I have had some great conversations since Raf Los (@Wh1t3Rabbit) posted his podcast Monday. Much of the talk has been around some advantages that we do have.
Down the Rabbithole – Episode 4 – Effective Small Business Security
First, information security is a scaling problem.
I have a staffing rule of thumb. I have posted it before, but I’ll repeat it. Take the employees, networked devices, and IT support staff. Security is 1 FTE per 1K employees, 1 FTE per 5K devices, or 1 FTE per 20 IT employees. Most security folks that I have talked with fall within this range, whether they work with multi-nationals or mom-and-pop shops.
This applies to my case. I am dedicated 25% to security. I have 250 end users and around a thousand end-points, servers, switches, routers, and firewalls. Luckily we have more than 5 IT folks, but you get the idea.
The scopes of security challenges remain consistent regardless of the scale. But we on the small medium business side do have a few unique opportunities.
Information security pros at the SMB level have advantages.
Reach. There are fewer layers between us and executive management. The board level directives can flow right into our security planning. There are fewer layers between us and line employees. The security controls can flow right into their daily activities. Communications are simpler in smaller organizations.

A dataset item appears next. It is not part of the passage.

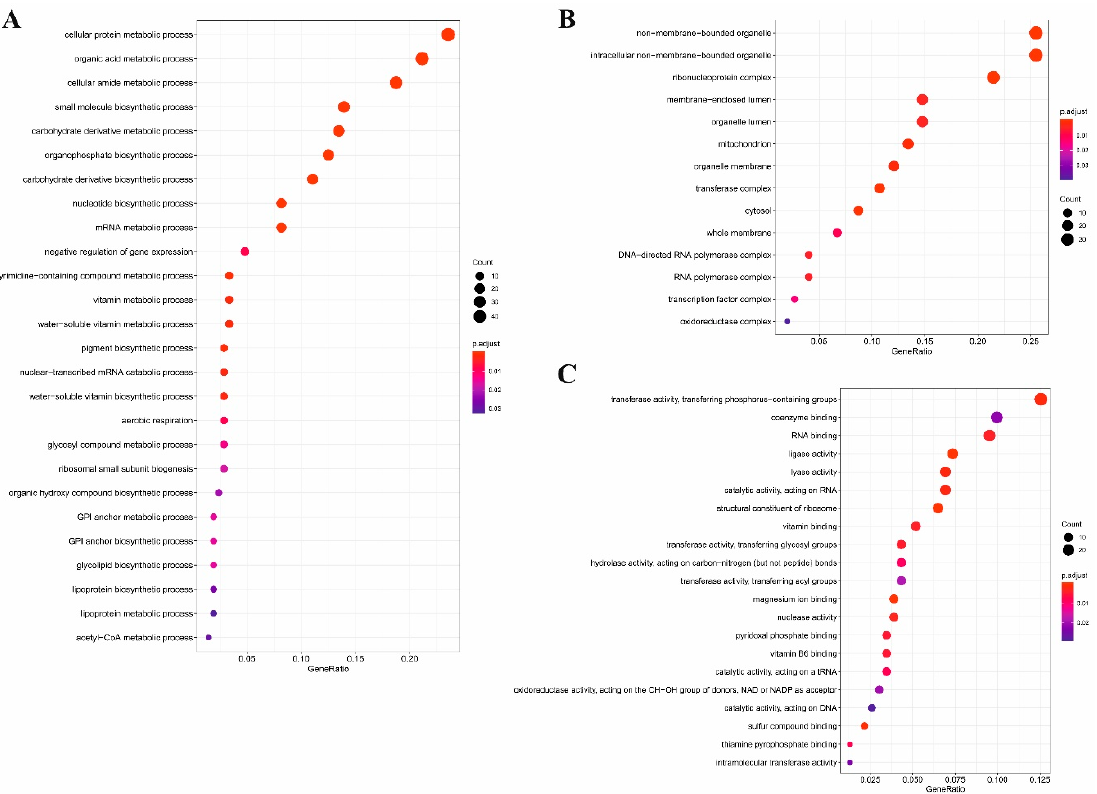
Figure 1. Results of a gene ontology (GO) gene set enrichment analysis (GSEA) of Penicillium rubens upregulated genes for di ff erent GO domains’ ( A ) biological processes, ( B ) cellular components and ( C ) molecular functions. The figures describe the rate of involvement of upregulated genes in the processes (black circles) and, also, about the significance (color changes from blue to red).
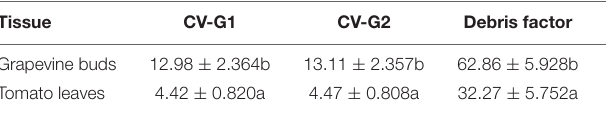
TABLE 1 | Assessment of the quality of nuclei suspension prepared from grapevine buds and young tomato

Flexibility. If you are an army of one, not much time is needed for generalship. Reaction and response can be quicker. Process and procedure can be reduced, in favor of action and implementation.

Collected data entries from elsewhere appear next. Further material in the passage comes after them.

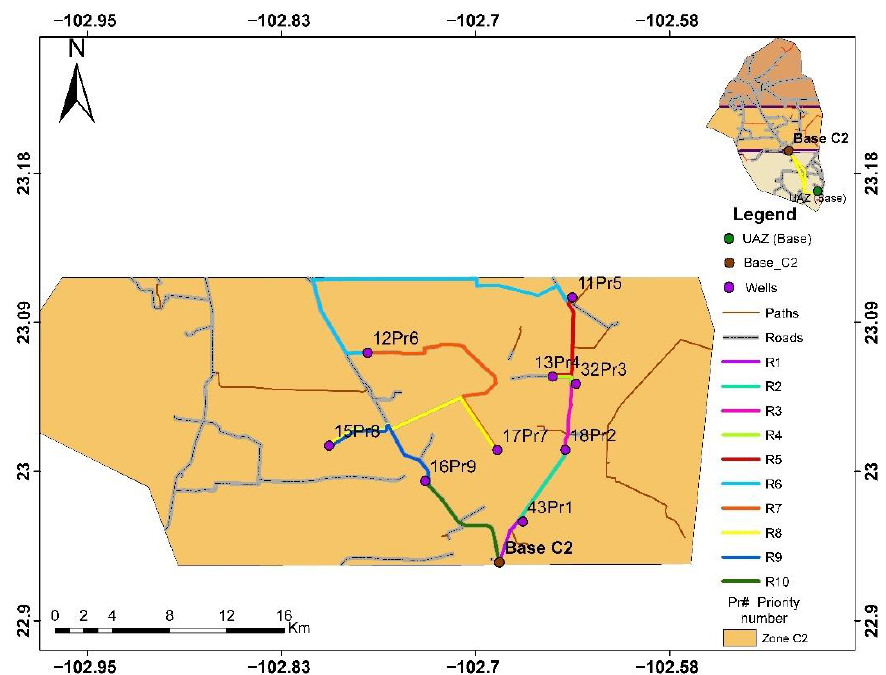
Figure 7. Monitoring wells with their visit priorities for Zone C2; the monitoring route begins and ends at the UAZ (Base).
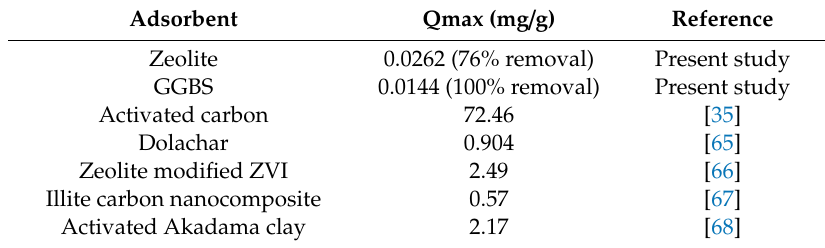
Table 4. Comparison of maximum removal capacity of Cr(VI) by various adsorbents.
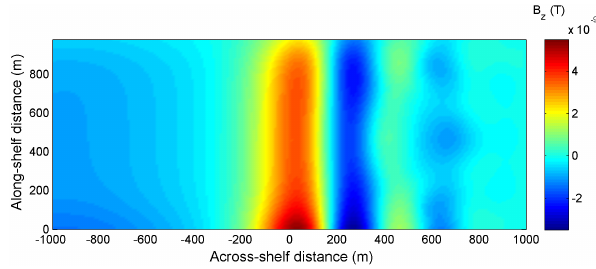
Figure 13. Internal wave signature in the induced magnetic field ( z component) at 1m depth, at time t =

Cooperation. Baking security in means getting buy in from the IT operations team, the software development team, the IT engineering folks, the project managers, the business analysts, and IT management. With separate teams, this can mean significant work just to navigate the politics. More time can be spent on implementing and less on negotiating when all the folks are in one team.
End-to-end. One dedicated InfoSec pro in a company with less than 5K devices can hold the entire network in his mind. Two dedicated FTEs and 10K devices, and you’ll end up naturally dividing the work between each other. Reach 100K devices secured by 20 InfoSec guys, and one person knowing every nut-and-bolt becomes impossible.
A small network can be a very secure network.
Security flaws come from the people creating the security controls in a vacuum with no relation to the organization’s mission. Security flaws come from people working on the front lines, with no ideas of the control environment. Flaws come from projects without security tasks, from systems that go-live without security review, and from bolted-on security features. Flaws and weaknesses crop up in the gaps of responsibility between teams, and between people.
A security pro in a small medium business is in a position to make a significant contribution to their organization.